Deze bekeering van Kuyper is het groote wonder in zijn leven geweest, zonder hetwelk men het rechte inzicht in zijn verder leven niet verkrijgen kan.
De erkenning van de leiding Gods in het leven is wellicht nimmer geheel afwezig bij wie een teeder gemoedsleven heeft. Bij Kuyper treedt die erkenning telkens naar voren. Een wonder was voor hem zijn kennismaking met Pietje Baltus, het vrouwtje van Beesd. Een wonder was de vondst, geheel onverwachts, van het noodige materiaal voor zijn prijsvraag. Een wonder niet minder de kennismaking, juist op een critisch oogenblik in zijn religieus leven, met den roman: ‘The Heir of Redclyffe’ en in zijn ministerieel leven in later jaren het aantreffen, tijdens de spoorwegstaking, van een geschrift, dat hem inzake de problemen, waarvoor hij zich toen gesteld vond, den juisten weg scheen te wijzen.
Het geloof in die leiding was voor hem de vaste burcht, waarop hij zich bij alle moeilijkheden in zijn leven terugtrok. In dat kinderlijk vertrouwen openbaarde zich een der aantrekkelijkste zijden van zijn persoonlijkheid.
Deze zijde van zijn gemoedsleven verklaart tevens een geheel andere eigenschap. Men heeft Kuyper, in zijn openbare leven, vaak intellectueele hooghartigheid en onchristelijke hardhandigheid verweten. Die schijnbare hoogheid was echter het gevolg van het diepe bewustzijn dat hij niet streed voor eigen denkbeelden, maar dat hij slechts de representant was van denkbeelden, wier verhevenheid elke persoonlijke consideratie klein schijnen deed.
En zijne schijnbare hardhandigheid in den strijd was slechts de vaandeltrouw van wie eigen en anderer wonden voor niets doet achten, indien slechts de eer van het veldteeken behouden wordt.
Toen Kuyper in 1867 oit zijn Beesder afzondering naar Utrecht geroepen werd, bracht hij, overgeplaatst in het midden van den politiek-kerkelijken strijd dier dagen, reeds het kostbaarste mede, wat hij in zijn leven bezeten heeft: zijn eenheid met het Gereformeerde volk.

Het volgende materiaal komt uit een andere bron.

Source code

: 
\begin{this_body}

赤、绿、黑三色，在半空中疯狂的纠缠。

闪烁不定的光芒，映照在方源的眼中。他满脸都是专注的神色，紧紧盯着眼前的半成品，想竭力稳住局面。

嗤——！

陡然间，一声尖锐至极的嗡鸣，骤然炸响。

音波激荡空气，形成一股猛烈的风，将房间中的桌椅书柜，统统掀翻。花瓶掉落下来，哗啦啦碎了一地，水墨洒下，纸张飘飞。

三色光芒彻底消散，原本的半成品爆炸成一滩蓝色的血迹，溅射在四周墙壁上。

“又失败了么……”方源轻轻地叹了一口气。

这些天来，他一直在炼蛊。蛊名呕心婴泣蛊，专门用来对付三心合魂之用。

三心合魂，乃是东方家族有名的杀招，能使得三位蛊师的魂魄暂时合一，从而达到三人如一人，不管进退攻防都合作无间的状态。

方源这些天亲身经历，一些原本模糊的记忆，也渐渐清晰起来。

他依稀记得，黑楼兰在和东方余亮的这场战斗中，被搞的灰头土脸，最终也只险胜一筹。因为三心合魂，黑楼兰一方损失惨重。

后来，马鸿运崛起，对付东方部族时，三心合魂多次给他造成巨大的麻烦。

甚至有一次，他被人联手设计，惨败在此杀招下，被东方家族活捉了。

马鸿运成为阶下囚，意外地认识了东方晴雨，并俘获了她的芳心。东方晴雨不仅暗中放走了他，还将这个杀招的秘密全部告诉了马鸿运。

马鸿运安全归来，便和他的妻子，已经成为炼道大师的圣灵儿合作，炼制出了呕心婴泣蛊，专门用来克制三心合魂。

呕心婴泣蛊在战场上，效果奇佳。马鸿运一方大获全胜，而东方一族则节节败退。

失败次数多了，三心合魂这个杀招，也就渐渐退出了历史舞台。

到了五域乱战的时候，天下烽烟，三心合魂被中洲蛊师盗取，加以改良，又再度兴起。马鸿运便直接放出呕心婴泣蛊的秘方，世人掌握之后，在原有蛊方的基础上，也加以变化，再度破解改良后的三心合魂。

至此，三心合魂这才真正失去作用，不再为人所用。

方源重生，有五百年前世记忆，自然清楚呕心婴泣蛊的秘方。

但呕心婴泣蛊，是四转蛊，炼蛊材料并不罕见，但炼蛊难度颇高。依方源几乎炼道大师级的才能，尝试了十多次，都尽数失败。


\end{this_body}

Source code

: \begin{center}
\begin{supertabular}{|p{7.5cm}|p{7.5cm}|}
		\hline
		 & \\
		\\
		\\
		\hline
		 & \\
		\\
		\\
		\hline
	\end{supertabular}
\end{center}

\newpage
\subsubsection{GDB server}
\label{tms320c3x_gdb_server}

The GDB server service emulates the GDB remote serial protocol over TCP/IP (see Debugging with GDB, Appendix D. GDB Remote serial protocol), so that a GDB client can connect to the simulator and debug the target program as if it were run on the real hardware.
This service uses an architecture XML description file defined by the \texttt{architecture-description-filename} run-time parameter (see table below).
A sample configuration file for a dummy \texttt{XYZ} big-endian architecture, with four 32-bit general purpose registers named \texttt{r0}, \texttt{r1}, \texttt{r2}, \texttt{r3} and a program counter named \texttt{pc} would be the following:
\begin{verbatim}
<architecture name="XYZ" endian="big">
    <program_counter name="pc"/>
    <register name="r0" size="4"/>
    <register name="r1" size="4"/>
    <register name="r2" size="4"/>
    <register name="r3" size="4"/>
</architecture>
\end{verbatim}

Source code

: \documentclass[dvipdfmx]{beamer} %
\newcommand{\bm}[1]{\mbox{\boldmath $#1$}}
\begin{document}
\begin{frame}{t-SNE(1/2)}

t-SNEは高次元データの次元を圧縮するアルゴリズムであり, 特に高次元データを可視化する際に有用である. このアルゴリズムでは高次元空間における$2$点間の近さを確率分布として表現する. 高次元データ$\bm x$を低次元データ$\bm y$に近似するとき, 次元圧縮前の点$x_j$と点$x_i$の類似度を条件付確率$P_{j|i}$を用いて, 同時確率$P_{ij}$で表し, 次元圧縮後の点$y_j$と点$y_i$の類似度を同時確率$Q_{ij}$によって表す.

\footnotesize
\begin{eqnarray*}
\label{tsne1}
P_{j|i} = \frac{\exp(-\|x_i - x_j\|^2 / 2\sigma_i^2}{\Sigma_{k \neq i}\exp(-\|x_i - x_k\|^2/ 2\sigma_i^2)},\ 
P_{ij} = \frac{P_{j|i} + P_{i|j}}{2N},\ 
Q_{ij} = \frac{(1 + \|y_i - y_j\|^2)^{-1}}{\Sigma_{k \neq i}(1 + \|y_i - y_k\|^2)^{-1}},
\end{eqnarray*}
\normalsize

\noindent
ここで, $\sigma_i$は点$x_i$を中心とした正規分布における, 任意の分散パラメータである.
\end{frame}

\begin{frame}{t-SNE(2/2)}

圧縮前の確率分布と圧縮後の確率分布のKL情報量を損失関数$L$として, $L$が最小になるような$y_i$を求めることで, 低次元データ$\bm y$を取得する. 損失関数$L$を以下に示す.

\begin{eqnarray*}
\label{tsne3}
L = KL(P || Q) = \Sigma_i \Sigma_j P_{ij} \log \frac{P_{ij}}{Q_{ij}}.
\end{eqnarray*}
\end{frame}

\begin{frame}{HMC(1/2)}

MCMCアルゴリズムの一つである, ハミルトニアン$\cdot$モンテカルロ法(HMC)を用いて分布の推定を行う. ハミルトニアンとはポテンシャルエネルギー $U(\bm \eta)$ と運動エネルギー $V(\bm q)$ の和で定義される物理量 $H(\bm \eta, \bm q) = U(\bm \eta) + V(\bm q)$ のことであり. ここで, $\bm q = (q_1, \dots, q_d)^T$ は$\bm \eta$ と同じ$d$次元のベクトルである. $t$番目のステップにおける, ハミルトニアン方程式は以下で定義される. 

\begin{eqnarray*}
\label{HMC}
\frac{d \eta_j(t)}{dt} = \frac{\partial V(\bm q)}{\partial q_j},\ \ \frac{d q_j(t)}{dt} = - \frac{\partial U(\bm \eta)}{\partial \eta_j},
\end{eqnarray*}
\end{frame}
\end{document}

Zijn levensdoel stond reeds vast: de ontwikkeling van zijn eigen persoonlijkheid zou voortaan samen vallen met die bevordering van de geestelijke kracht van het Gereformeerde volk.
Die taak was van den aanvang af tweeledig. Zij vereischte eenerzijds een ontwikkeling van die kracht in overeenstemming met haar eigen aard: zij vorderde anderzijds de oplossing der vraag op welke wijze die kracht, eenmaal tot hernieuwd leven gewekt, weer in het nationale leven van ons Volk tot invloed zou worden gebracht.
| |
| |
Het eerste deel van Kuyper's taak was niet aan een bepaalde periode van zijn leven, ja, zelfs niet aan zijn leven zelf gebonden. Hij heeft ontzaggelijk veel bijgedragen tot den uitbouw van de nieuwere Calvinistische gedachte, maar het hoogste wat hij op dit gebied heeft bereikt is wellicht, dat hij zoo talrijke problemen aan een bezielde groep jongeren ter verdere bearbeiding heeft nagelaten. De ontwikkeling van beginselen is nu eenmaal een zaak van langer duur dan de spanne tijds, die den enkeling is toegemeten.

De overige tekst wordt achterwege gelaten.